Há uns dias o colunista do UOL Rubens Valente teve acesso a um estarrecedor dossiê produzido pela gestão bolsonarista no MJSP que, mais uma vez, apresenta características medonhas típicas de regimes de exceção. O Ministério da Justiça, comandando por André Mendonça, realizou uma "ação sigilosa" (leia-se inconstitucional, sem qualquer amparo ou supervisão judicial) que lista e monitora 579 policiais e professores que se assumem "antifascistas", para fins de inteligência.

Um deles é Paulo Sérgio Pinheiro, professor da USP e fundador do Núcleo de Estudos da Violência (NEV), que já foi secretário nacional de Direitos Humanos, membro da Comissão Nacional da Verdade, e docente na Brow University, Columbia University, Oxford e na prestigiada École des Hautes Études en Sciences Sociales, de Paris. Atualmente Pinheiro é relator da ONU para os Direitos Humanos na Síria.

Já me acostumei a dizer essa frase, mas… Você não leu errado. É exatamente isso.

O chefe da pasta responsável pela Polícia Federal, Polícia Rodoviária Federal e Força Nacional de Segurança produziu uma lista com nomes de policiais e professores que são críticos ao governo e ela foi distribuída a outros órgãos de segurança e inteligência, de outras esferas, como a Abin, o CIE (Exército) e o GSI, com a finalidade de vigiar e ficar no encalço desses cidadãos brasileiros que não cometeram nenhum crime e sequer devem explicações à Justiça sobre qualquer coisa.

Ninguém sabe se a inciativa partiu dele ou de Bolsonaro, mas o fato é que foi realizada sob a batuta do ministro.

Como todos veem, trata-se de arapongagem policialesca das mais barata, à margem do Estado Democrático de Direito, ferindo abertamente o artigo 5°, IV, da Constituição Federal, que assegura "livre manifestação do pensamento, vedado o anonimato". Perseguição estatal por razões puramente político-ideológicas.

Ainda que o Bolsonarismo vista apetrechos de vários regimes ditatoriais do passado, o submisso ministro da Justiça e Segurança Pública procura ganhar terreno como o supermeganha inquisidor, assemelhando-se a Arias Navarro, chefe da famigerada DGS de Franco, na Espanha.

Se começarmos a perceber com mais atenção a fauna do governo Bolsonaro, aparecerão mais coisas comuns ao regime de Franco. E eu não falo só da fervorosa interferência religiosa nos assuntos do Estado e do isolacionismo puritano e hipócrita pregado por ambos.

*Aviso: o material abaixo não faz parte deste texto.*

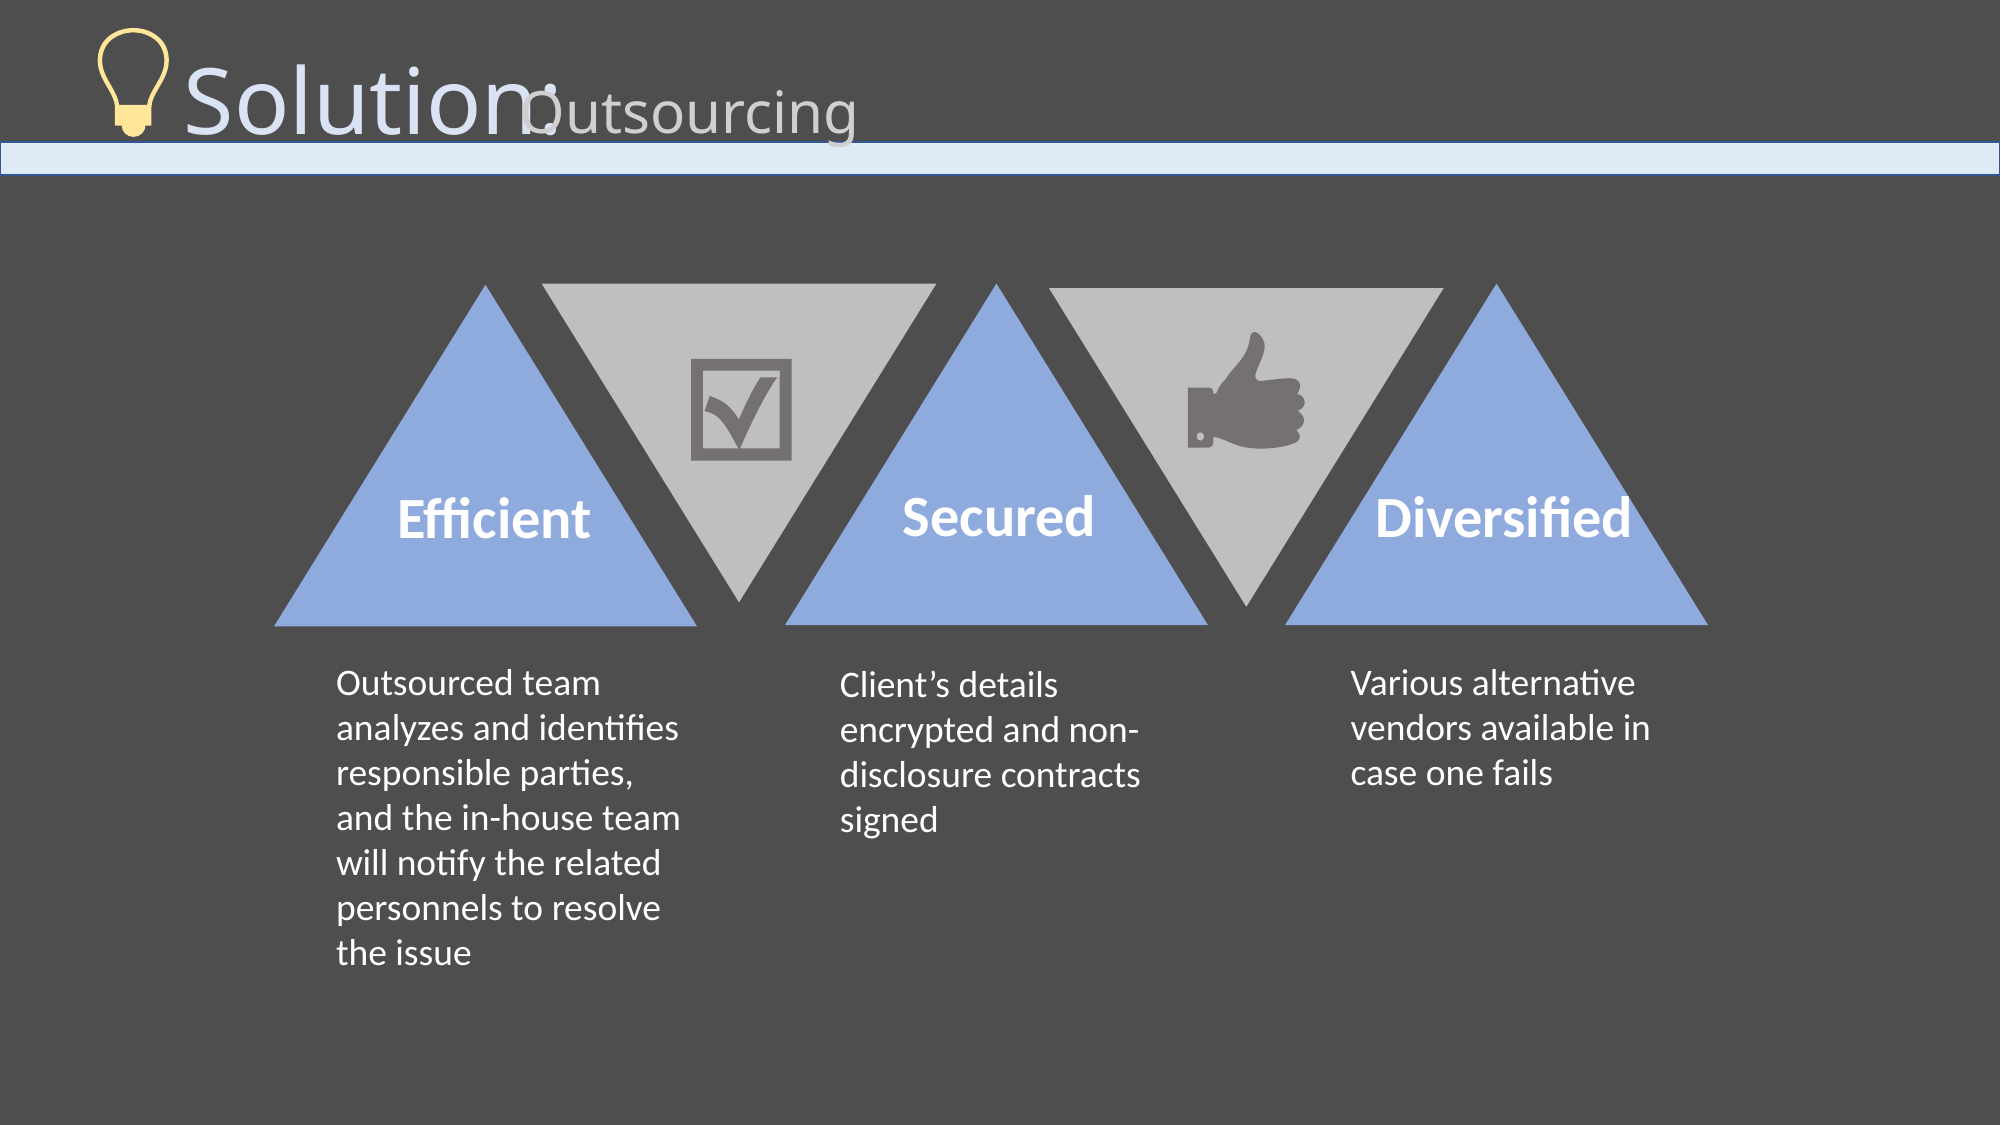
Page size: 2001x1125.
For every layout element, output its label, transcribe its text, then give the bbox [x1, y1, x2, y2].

text_box Outsourcing [504, 86, 2000, 144]
text_box Various alternative vendors available in case one fails [1335, 650, 1699, 801]
text_box [97, 27, 169, 137]
text_box Outsourced team analyzes and identifies responsible parties, and the in-house team will notify the related personnels to resolve the issue [321, 650, 715, 981]
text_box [273, 283, 1709, 627]
text_box Client’s details encrypted and non-disclosure contracts signed [824, 652, 1192, 847]
text_box [0, 141, 2000, 176]
text_box Solution: [168, 79, 636, 131]
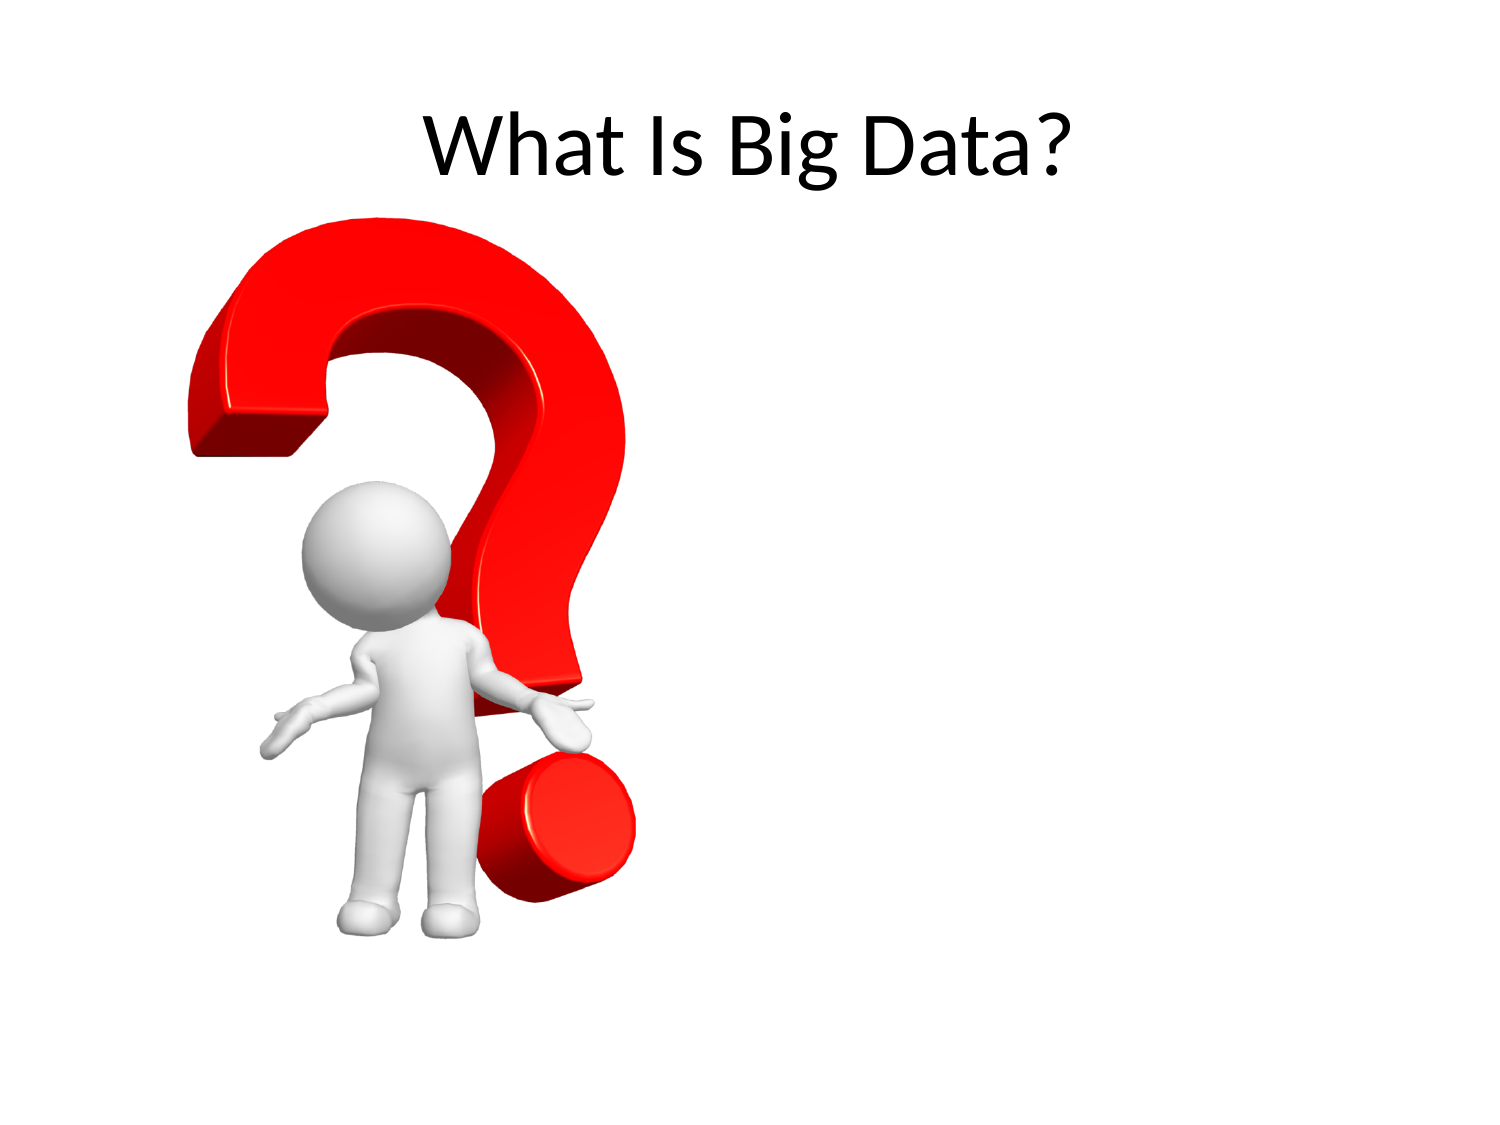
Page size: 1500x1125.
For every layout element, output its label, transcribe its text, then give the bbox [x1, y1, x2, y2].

title What Is Big Data? [75, 45, 1425, 233]
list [62, 199, 806, 943]
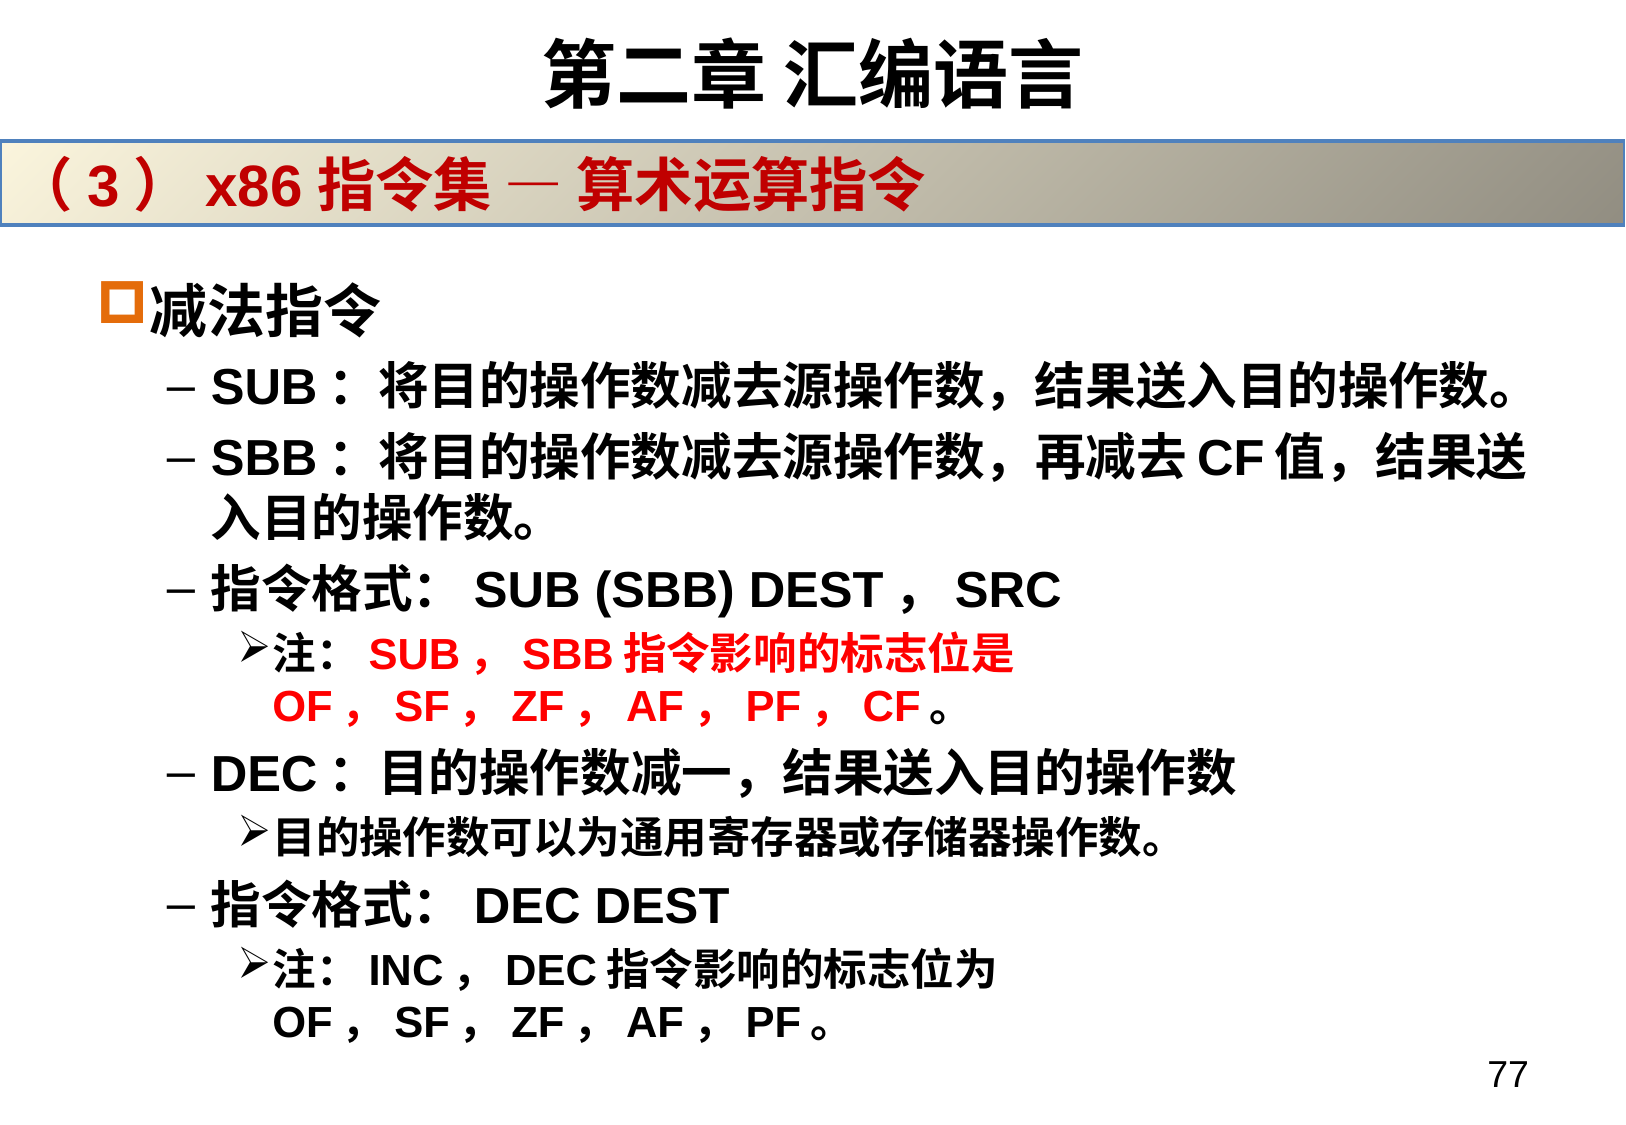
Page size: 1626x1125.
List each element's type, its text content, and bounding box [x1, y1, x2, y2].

title 第二章 汇编语言 [81, 19, 1544, 126]
slide_number 77 [1164, 1042, 1544, 1103]
list 减法指令 SUB：将目的操作数减去源操作数，结果送入目的操作数。 SBB：将目的操作数减去源操作数，再减去CF值，结果送入目的操作数。 指令格式：SUB (SBB) DEST，SRC 注：SUB，SBB指令影响的标志位是OF，SF，ZF，AF，PF，CF。 DEC：目的操作数减一，结果送入目的操作数 目的操作数可以为通用寄存器或存储器操作数。 指令格式：DEC DEST 注：INC，DEC指令影响的标志位为OF，SF，ZF，AF，PF。 [81, 267, 1544, 1071]
text_box （3）x86指令集 — 算术运算指令 [0, 139, 1625, 227]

O Bolsonarismo já tem até o seu jornalista (sic) oficial(ista), o narrador da psicose verde-amarela, como foi Emilio Romero Gómez, cínico cronista oficial da maravilhosa ditadura de Franco. Alexandre Garcia, porta-voz de João Batista Figueiredo, último ditador do Brasil, que é um reacionário fervoroso, de língua ferina, já tem feito isso nos últimos tempos.

Se continuarmos assim, em pouco tempo só nos faltarão as touradas e o hábito de comer chouriço diariamente, uma vez que os mecanismos de controle ideológico dos cidadãos, ao que tudo indica, parecem já estar a todo vapor por aqui.


*Henrique Rodrigues é jornalista e professor de Literatura Brasileira.